## Exercise brief
Go through the data below line by line. Give only the number of lines that contain "ring".

## Records to use

-*-*-

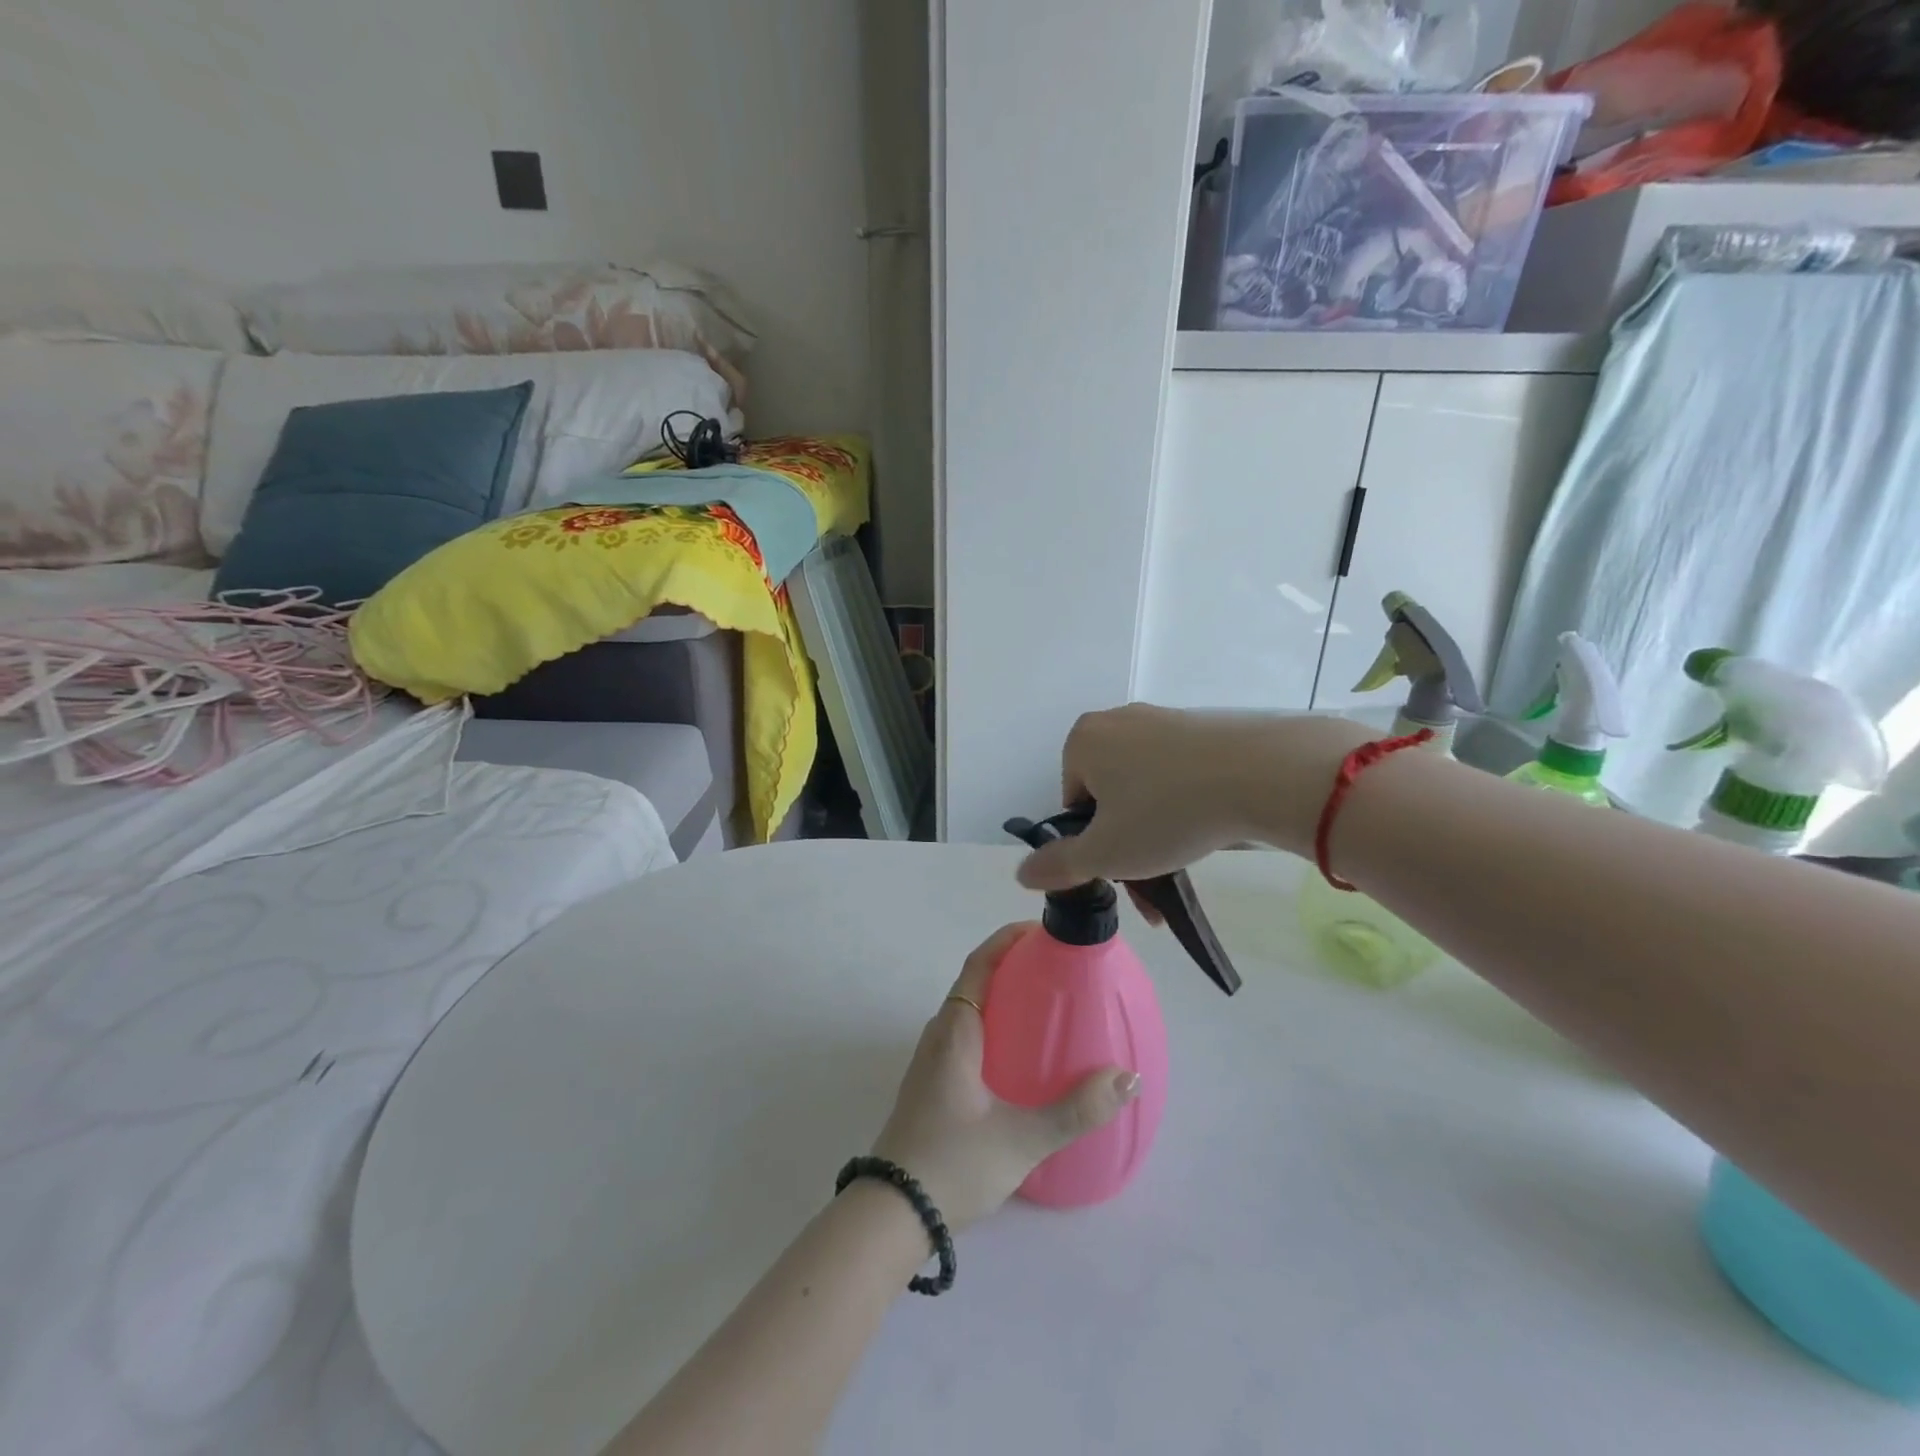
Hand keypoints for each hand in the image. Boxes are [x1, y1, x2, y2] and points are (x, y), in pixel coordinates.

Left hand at [870, 924, 1140, 1230]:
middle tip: (1058, 968)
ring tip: (1046, 1006)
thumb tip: (1127, 1078)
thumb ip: (1075, 1110)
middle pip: (976, 982)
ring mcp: (931, 1061)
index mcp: (955, 1030)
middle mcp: (939, 1035)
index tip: (1042, 930)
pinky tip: (1021, 1056)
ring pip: (970, 1011)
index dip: (1007, 940)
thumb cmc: (952, 1164)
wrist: (891, 1214)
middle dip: (1013, 967)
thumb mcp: (1021, 1139)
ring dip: (1002, 997)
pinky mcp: (932, 1085)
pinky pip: (967, 1037)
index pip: (979, 964)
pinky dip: (995, 1026)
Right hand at [1016, 706, 1370, 894]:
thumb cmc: (1166, 813)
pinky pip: (1178, 774)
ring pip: (1145, 789)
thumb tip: (1022, 873)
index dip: (1092, 843)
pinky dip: (1184, 805)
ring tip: (1183, 860)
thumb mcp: (1105, 852)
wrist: (1260, 775)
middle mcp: (1117, 721)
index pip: (1072, 804)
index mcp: (1083, 740)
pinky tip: (1207, 829)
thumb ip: (1058, 865)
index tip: (1121, 865)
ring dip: (1156, 832)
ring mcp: (1163, 721)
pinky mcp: (1202, 728)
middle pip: (1109, 797)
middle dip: (1126, 842)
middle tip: (1151, 875)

-*-*-

## Result for this task
8